ヘルはドラウグたちが速く動く前に次々と剣で切り倒した。


「うぅ、呪文を唱えるのに時間がかかりすぎる。

全部手の動きだけでできたらよかったのに!」


私は風の魔法でドラウグたちを押しのけながら進み、いつの間にか

私とヘルは広場の真ん中にある赤黒い石板まで来ていた。


そして通路側からは見えなかった広場の横側が見えた。

そこには鉄柵があり、その中には数え切れないほど多くのドラウグが立っていた。


彼らは私たちに気付き、ゆっくりと動き、鉄格子の間に手を伸ばした。

閉まっていた鉄柵は鉄が壊れる音を立てて曲がり、徐々に壊れ始めた。

そして、鉄柵の間からドラウグたちはお互いを押しのけながら私たちに向かって飛び出し始めた。

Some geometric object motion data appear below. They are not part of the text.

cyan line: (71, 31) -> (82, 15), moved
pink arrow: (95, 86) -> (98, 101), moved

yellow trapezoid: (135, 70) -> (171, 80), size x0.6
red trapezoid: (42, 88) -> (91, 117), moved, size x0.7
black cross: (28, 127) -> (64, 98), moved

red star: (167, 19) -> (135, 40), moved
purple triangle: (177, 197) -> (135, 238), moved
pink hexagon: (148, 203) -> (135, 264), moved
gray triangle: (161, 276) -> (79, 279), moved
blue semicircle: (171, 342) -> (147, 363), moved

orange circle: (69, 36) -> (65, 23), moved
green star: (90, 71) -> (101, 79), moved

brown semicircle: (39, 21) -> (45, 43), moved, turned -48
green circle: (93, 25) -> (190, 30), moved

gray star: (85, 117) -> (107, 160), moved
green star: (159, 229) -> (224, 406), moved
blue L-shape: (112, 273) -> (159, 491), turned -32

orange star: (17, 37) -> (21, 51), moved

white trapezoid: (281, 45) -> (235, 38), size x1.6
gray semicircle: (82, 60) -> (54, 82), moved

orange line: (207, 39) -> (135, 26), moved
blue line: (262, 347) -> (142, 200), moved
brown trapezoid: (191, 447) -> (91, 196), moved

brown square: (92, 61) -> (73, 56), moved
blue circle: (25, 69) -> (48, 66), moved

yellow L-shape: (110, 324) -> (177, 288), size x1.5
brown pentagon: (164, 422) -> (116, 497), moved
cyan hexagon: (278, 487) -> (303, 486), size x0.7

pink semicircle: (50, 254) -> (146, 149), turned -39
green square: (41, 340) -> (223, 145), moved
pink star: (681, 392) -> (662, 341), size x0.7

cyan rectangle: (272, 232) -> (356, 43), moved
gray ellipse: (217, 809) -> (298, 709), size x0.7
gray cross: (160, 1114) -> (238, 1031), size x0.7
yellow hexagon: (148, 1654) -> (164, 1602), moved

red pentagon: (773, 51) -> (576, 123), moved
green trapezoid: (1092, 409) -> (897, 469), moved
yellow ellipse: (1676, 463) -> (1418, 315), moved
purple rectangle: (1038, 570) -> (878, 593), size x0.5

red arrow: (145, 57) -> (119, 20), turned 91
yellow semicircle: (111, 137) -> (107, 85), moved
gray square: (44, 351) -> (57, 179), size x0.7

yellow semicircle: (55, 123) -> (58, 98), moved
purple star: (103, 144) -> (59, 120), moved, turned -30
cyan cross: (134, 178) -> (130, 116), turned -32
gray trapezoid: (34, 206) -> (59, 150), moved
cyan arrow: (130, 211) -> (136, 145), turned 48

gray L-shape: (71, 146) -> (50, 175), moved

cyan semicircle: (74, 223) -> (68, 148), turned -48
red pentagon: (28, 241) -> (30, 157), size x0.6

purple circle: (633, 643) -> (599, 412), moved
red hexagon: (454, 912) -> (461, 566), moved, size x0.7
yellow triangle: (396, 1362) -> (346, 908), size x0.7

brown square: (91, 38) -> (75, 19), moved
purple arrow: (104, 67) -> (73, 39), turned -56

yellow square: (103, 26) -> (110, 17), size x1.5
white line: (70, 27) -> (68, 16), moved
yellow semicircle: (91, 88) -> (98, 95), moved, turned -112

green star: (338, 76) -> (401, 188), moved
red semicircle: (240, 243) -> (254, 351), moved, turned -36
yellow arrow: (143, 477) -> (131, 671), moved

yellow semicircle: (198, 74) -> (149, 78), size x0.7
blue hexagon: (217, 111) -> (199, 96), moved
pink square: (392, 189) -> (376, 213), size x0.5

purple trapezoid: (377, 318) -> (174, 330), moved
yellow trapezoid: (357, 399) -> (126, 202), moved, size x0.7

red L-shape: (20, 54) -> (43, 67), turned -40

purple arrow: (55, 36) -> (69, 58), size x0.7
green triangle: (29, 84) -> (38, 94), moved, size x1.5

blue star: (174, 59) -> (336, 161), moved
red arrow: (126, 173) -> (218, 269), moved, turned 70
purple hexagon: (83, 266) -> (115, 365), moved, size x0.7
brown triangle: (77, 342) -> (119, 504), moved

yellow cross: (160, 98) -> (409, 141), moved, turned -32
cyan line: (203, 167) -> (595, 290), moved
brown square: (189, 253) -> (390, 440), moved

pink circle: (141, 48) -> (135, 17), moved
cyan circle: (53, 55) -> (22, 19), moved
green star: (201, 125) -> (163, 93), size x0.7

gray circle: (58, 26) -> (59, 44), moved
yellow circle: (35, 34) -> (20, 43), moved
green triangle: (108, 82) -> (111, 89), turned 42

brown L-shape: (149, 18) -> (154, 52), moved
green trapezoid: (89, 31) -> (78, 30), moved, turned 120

鉄柵の間からドラウグたちはお互いを押しのけながら私たちに向かって飛び出し始めた。


その姿を見て私は鳥肌が立ち、頭の中が真っ白になったが、考える暇もなかった。

私たちが立っているこの中央部にもまだ多くのドラウグが残っていて、

ヘルと私は彼らを相手にするのに忙しかった。


ヘルは私を守りながら剣を振り回し、少しずつ空間を作っていった。

私はヘルが作ってくれた空間でドラウグたちの動きを止めて私たちから遠ざけた。

夢中で体が動くままに私のところに来るドラウグを吹き飛ばした。

いつの間にか全身は汗で濡れ、荒い呼吸で辛くなって目の前が曇ってきた。


瞬間、目の前に見えたのは黒く醜い鉤のような手だった。


(くっ、重い)


動きが鈍くなった体を最大限回して避けようとしたが、

私の胸に鉤のようなドラウグの手が食い込んだ。


しかし、ドラウグの手と私の胸の間には輝く何かが遮っていた。

私は考える暇もなく指を集めて広げ、腕を上げた。

同時にドラウグは体が跳ね返って遠くに飛んでいった。


私は胸の方を触ってみたが傷一つなく、輝くものは消えていた。

曇った目をこすりながらドラウグが飛んで行った方を見て驚いた私は手を振りながら叫んだ。


「来るな!シャーリン!隠れて!」


しかしシャーリンは決意に満ちた表情で両手を合わせ、通路から出て私たちの方に向かって歩いてきた。